§ Problem to work on
Retype only what runs from the first line of the listing to the line holding "Du är väl med i golvettävlingen???", both included. Do not retype the pictures.
━━━━━━━━
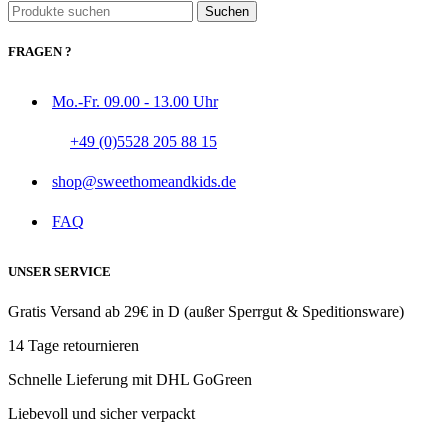
Suchen
FRAGEN ?
Mo.-Fr. 09.00 - 13.00 Uhr
+49 (0)5528 205 88 15
shop@sweethomeandkids.de
FAQ
UNSER SERVICE
Gratis Versand ab 29€ in D (außer Sperrgut & Speditionsware)
14 Tage retournieren
Schnelle Lieferung mit DHL GoGreen
Liebevoll und sicher verpackt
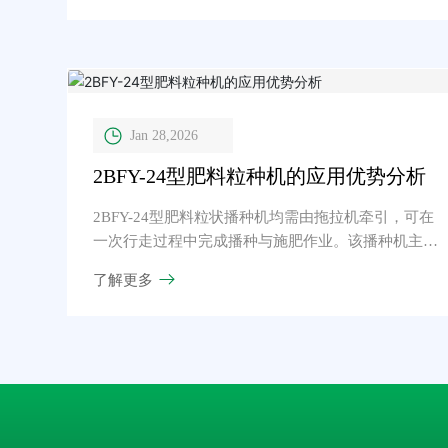
Jan 28,2026
2BFY-24型肥料粒种机的应用优势分析
2BFY-24型肥料粒状播种机均需由拖拉机牵引，可在
一次行走过程中完成播种与施肥作业。该播种机主要
用于小麦和谷物的播种。通过调整行距，也可用于播
了解更多
种高粱和大豆。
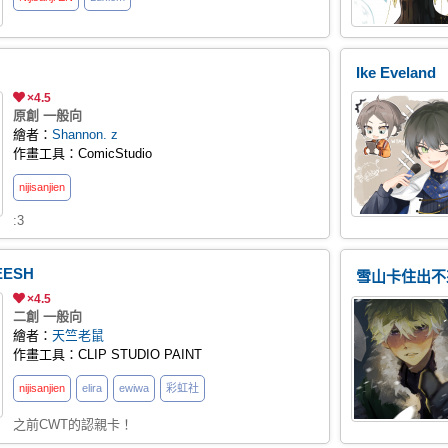
Ike Eveland
×4.5
原創 一般向
繪者：
Shannon. z
作畫工具：ComicStudio
nijisanji
en
:3
EESH
雪山卡住出不
×4.5
二創 一般向
繪者：
天竺老鼠
作畫工具：CLIP STUDIO PAINT
nijisanji
en
elira
ewiwa
彩虹社
之前CWT的認親卡！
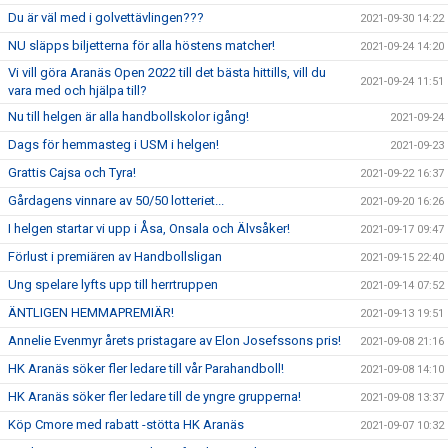
Du är väl med i golvettävlingen???
2021-09-30 14:22
NU släpps biljetterna för alla höstens matcher!
2021-09-24 14:20
Vi vill göra Aranäs Open 2022 till det bästa hittills, vill du
2021-09-24 11:51
vara med och hjälpa till?
Nu till helgen är alla handbollskolor igång!
2021-09-24
Dags för hemmasteg i USM i helgen!
2021-09-23
Grattis Cajsa och Tyra!
2021-09-22 16:37
Gårdagens vinnare av 50/50 lotteriet...
2021-09-20 16:26
I helgen startar vi upp i Åsa, Onsala och Älvsåker!
2021-09-17 09:47
Förlust i premiären av Handbollsligan
2021-09-15 22:40
Ung spelare lyfts upp till herrtruppen
2021-09-14 07:52
ÄNTLIGEN HEMMAPREMIÄR!
2021-09-13 19:51
Annelie Evenmyr årets pristagare av Elon Josefssons pris!
2021-09-08 21:16
HK Aranäs söker fler ledare till vår Parahandboll!
2021-09-08 14:10
HK Aranäs söker fler ledare till de yngre grupperna!
2021-09-08 13:37
Köp Cmore med rabatt -stötta HK Aranäs
2021-09-07 10:32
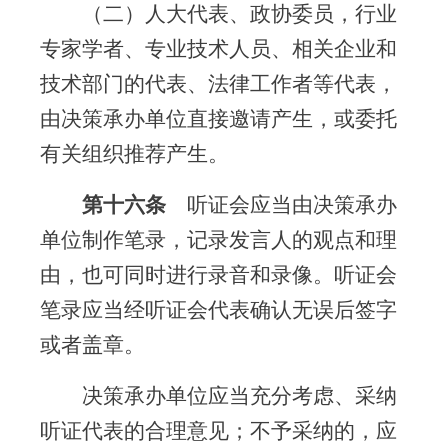
（二）人大代表、政协委员，行业
专家学者、专业技术人员、相关企业和
技术部门的代表、法律工作者等代表，
由决策承办单位直接邀请产生，或委托
有关组织推荐产生。
第十六条
听证会应当由决策承办
单位制作笔录，记录发言人的观点和理
由，也可同时进行录音和录像。听证会
笔录应当经听证会代表确认无误后签字
或者盖章。
决策承办单位应当充分考虑、采纳
听证代表的合理意见；不予采纳的，应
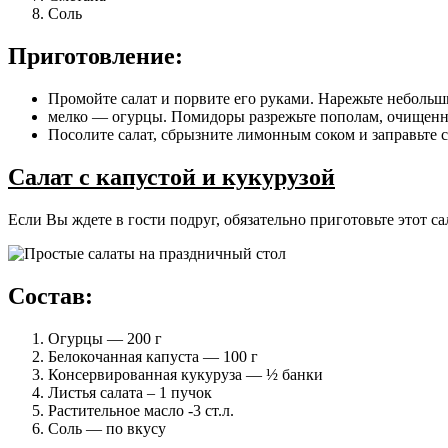
Соль
Приготовление:
Промойте салат и порвите его руками. Нарежьте небольш
мелко — огурцы. Помидоры разрежьте пополам, очищенн
Посолите салат, сбрызните лимонным соком и заправьте 
Салат с капустой и кукурузой
Если Вы ждете в гости подруг, обязательно приготовьте этот са
Состав:
Огурцы — 200 г
Белокочанная капуста — 100 г
Консервированная кукуруза — ½ банки
Листья салата – 1 пучок
Растительное масло -3 ст.л.
Соль — по вкусу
━━━━━━━━
§ Solution to the exercise
Suchen
FRAGEN ?
Mo.-Fr. 09.00 - 13.00 Uhr
+49 (0)5528 205 88 15
shop@sweethomeandkids.de
FAQ
UNSER SERVICE
Gratis Versand ab 29€ in D (außer Sperrgut & Speditionsware)
14 Tage retournieren
Schnelle Lieferung mit DHL GoGreen
Liebevoll und sicher verpackt
Jan 28,2026
2BFY-24型肥料粒种机的应用优势分析
2BFY-24型肥料粒状播种机均需由拖拉机牵引，可在
一次行走过程中完成播种与施肥作业。该播种机主要
用于小麦和谷物的播种。通过调整行距，也可用于播
了解更多
种高粱和大豆。
Ike Eveland
×4.5
原創 一般向
繪者：
Shannon. z
作畫工具：ComicStudio
nijisanji
en
:3
EESH
雪山卡住出不
×4.5
二創 一般向
繪者：
天竺老鼠
作畫工具：CLIP STUDIO PAINT
nijisanji
en
elira
ewiwa
彩虹社
之前CWT的認親卡！
Du är väl med i golvettävlingen???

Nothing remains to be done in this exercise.